An indirect presidential election was held to choose the President of the United Nations General Assembly on 8 June 2012 to replace Nassir Abdulaziz Al-Nasser and preside over the Sixty-seventh session of the United Nations General Assembly. It was the rotational turn of the Eastern European Group to preside over the session.

Vuk Jeremić is elected with 99 votes for and 85 votes against. This was the first time since 1991 that there was no consensus candidate from the regional grouping, thus invoking a secret ballot vote.
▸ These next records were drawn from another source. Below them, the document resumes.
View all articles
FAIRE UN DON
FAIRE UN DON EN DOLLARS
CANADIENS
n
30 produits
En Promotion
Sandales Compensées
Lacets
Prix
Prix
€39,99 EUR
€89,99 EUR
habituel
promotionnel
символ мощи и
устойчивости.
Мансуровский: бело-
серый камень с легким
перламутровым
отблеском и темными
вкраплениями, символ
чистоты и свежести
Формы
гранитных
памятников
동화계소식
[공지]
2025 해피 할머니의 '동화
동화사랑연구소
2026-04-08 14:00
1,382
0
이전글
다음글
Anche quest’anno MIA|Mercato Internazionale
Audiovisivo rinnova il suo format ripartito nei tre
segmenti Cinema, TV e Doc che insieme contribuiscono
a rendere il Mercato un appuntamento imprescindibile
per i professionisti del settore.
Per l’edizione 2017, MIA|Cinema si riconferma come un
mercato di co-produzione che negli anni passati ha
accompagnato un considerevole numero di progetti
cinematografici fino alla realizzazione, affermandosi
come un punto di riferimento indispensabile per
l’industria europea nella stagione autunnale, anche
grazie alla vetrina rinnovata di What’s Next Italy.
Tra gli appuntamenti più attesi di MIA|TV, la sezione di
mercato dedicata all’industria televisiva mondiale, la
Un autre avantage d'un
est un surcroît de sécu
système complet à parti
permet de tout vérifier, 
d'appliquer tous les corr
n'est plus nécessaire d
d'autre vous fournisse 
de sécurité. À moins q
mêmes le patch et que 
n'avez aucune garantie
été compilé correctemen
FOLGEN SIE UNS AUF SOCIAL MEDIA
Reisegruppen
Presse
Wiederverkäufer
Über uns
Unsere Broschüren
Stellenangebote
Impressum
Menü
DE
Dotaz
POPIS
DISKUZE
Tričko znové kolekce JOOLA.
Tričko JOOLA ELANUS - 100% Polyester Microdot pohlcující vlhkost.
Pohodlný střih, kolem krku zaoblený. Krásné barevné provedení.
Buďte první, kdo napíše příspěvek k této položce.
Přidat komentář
Jeremić then served as president from 2012 to 2013.

==Background==

Though there is usually a consensus candidate from the rotational group which is scheduled to hold he post of president of the UNGA, if there is no consensus candidate then a vote is held by secret ballot.

===Electorate===
The Eastern European Group is the smallest of the UN regional groups with 23 members who are informally entitled to choose a candidate from within their group. Failure to do so would result in a secret ballot amongst the entire United Nations General Assembly (the last time this happened was in 1991 when the Asian Group failed to agree on a candidate out of three options).

==Election==
===Reactions===
After his election, Jeremić traveled to China and met General Secretary Xi Jinping. In his acceptance speech, Jeremic said:

I hope that our joint endeavours may help to bring us closer to the day when humankind shall have assuaged its hurts and abolished its fears; and, in so doing, to further the aspirations of the peoples of the United Nations to save succeeding generations from the scourge of war. May it be the will of God that the next session of the General Assembly goes down in history as one of peace.